Interface Segregation Framework and Pattern

时间:2016-08-31 17:02:19

标签: c# interface single-responsibility-principle

I am writing an app that processes a bunch of ticker data from a page. The main class that I am working with is called Instrument, which is used to store all the relevant data pertaining to any instrument. The data is downloaded from a website, and parsed.

class Instrument
{
    string Ticker {get; set;}
    InstrumentType Type {get; set;}
    DateTime LastUpdate {get; set;}
}

My issue is that I am not sure how to properly structure the classes that deal with the parsing of the data. Not only do I need to parse data to fill in many different fields (Tickers, InstrumentType, Timestamps etc.), but because the data is pulled from a variety of sources, there is no one standard pattern that will handle all of the parsing. There are even some parsing methods that need to make use of lower level parsing methods (situations where I regex parse the stock/type/timestamp from a string, and then need to individually parse the group matches).

My initial attempt was to create one big class ParsingHandler that contained a bunch of methods to deal with every particular parsing nuance, and add that as a field to the Instrument class, but I found that many times, as the project evolved, I was forced to either add methods, or add parameters to adapt the class for new unforeseen situations.

class ParsingHandler
{
      string GetTicker(string haystack);
      InstrumentType GetType(string haystack);
      DateTime GetTimestamp(string haystack);
}

After trying to adapt a more interface-centric design methodology, I tried an alternate route and defined this interface:

interface IParser<outParam, inParam> 
{
      outParam Parse(inParam data);
}

And then using that interface I defined a bunch of parsing classes that deal with every particular parsing situation. For example:

class InstrumentTypeParser : IParser<InstrumentType, string> 
{
      InstrumentType Parse(string data);
}

class RegexMatchParser : IParser<Instrument, Match> where Instrument : class, new()
{
     public RegexMatchParser(
          IParser<string, string> tickerParser,
          IParser<InstrumentType, string> instrumentParser,
          IParser<DateTime, string> timestampParser)
    {
       // store into private fields
    } 

    Instrument Parser(Match haystack) 
    {
          var instrument = new Instrument();
          //parse everything
          return instrument;
    }
}

This seems to work fine but I am now in a situation were it seems like I have a ton of implementations that I will need to pass into class constructors. It seems to be dangerously close to being incomprehensible. My thoughts on dealing with it are to now define enums and dictionaries that will house all the particular parsing implementations but I am worried that it is incorrect, or that I am heading down the wrong path in general with this fine-grained approach. Is my methodology too segmented? Would it be better to have one main parsing class with a ton of methods like I originally had? Are there alternative approaches for this particular type of situation?

1 个答案:

答案 0 :(得分:1)

I wouldn't agree with attempt to make the parser so general, as IParser<TOut, TIn>. I mean, something like InstrumentParser looks to be quite sufficient to deal with instruments.

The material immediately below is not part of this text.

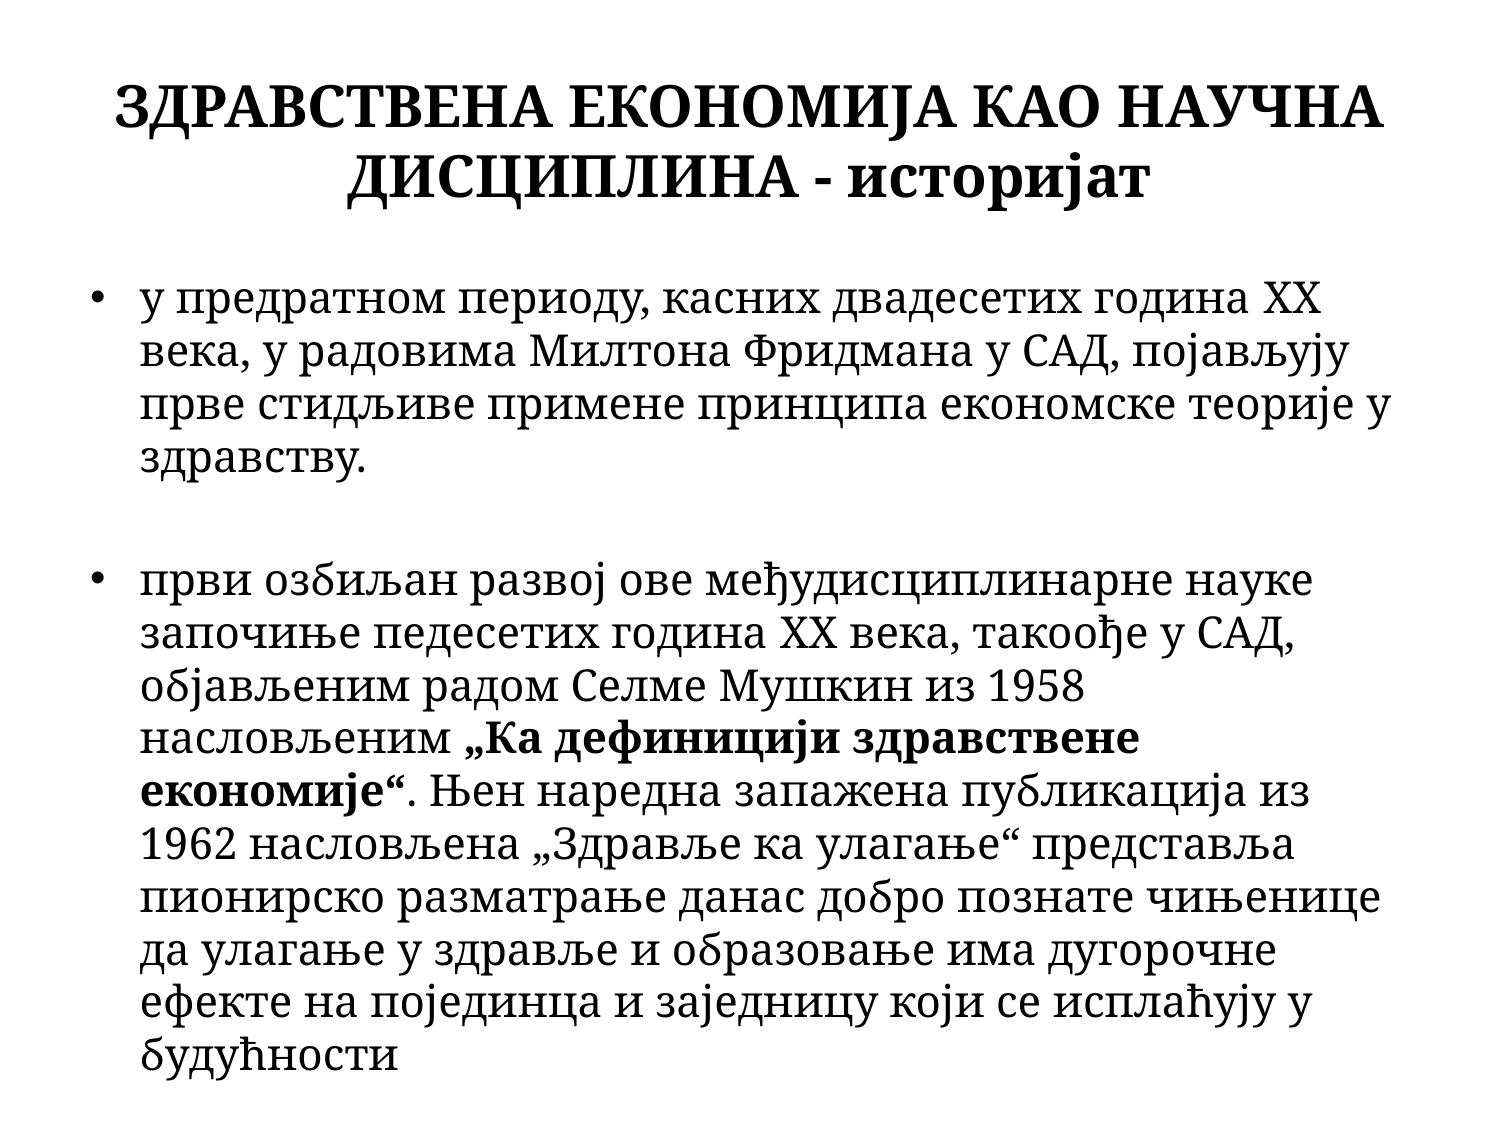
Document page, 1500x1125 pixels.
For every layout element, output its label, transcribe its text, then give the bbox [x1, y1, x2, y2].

list у предратном периоду, касних двадесетих година XX века, у радовима Милтона Фридмана у САД, појављују прве стидљиве примене принципа економске теорије у здравству. први озбиљан развој ове међудисциплинарне науке започиње педесетих година XX века, такоође у САД, објављеним радом Селме Мушкин из 1958 насловљеним „Ка дефиницији здравствене економије“. Њен наредна запажена публикација из 1962 насловљена „Здравље ка улагање“ представља пионирско разматрање данас добро познате чињенице да улагање у здравље и образовање има дугорочне ефекте на појединца и заједницу који се исплаћују у будућности [75, 262, 1425, 1094]
title ЗДРАВСТВЕНA ЕКОНОМИJA КАО НАУЧНА ДИСЦИПЛИНА - историјат [75, 45, 1425, 233]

Anyway, as you are parsing different things, like dates from Match objects and similar, then you can apply one interesting technique that deals with generic arguments. Namely, you probably want to have no generic arguments in cases when you know what you are parsing (like string to Instrument - why generics there?). In that case you can define special interfaces and/or classes with reduced generic arguments list:

interface IStringParser<T>: IParser<T, string> { }

You will probably parse data from strings anyway. In that case, you can provide a general-purpose class which parses from Match objects:

class RegexParser: IStringParser<T>
{
    Regex regex;
    IParser<T, Match> parser;

    public RegexParser(Regex regex, IParser<T, Match> containedParser)
    {
        this.regex = regex;
        this.parser = containedParser;
    }
    ...
    T Parse(string data)
    {
        return parser.Parse(regex.Match(data));
    }
}

By repeatedly applying this technique, you can make your top-most consuming classes only depend on non-generic interfaces or interfaces with one generic member. Intermediate classes would wrap around more complicated (and more specific) implementations and it all becomes just a configuration issue.

The goal is always to go towards as simple consuming class as possible. Therefore, try to wrap specifics and hide them away from the consumer.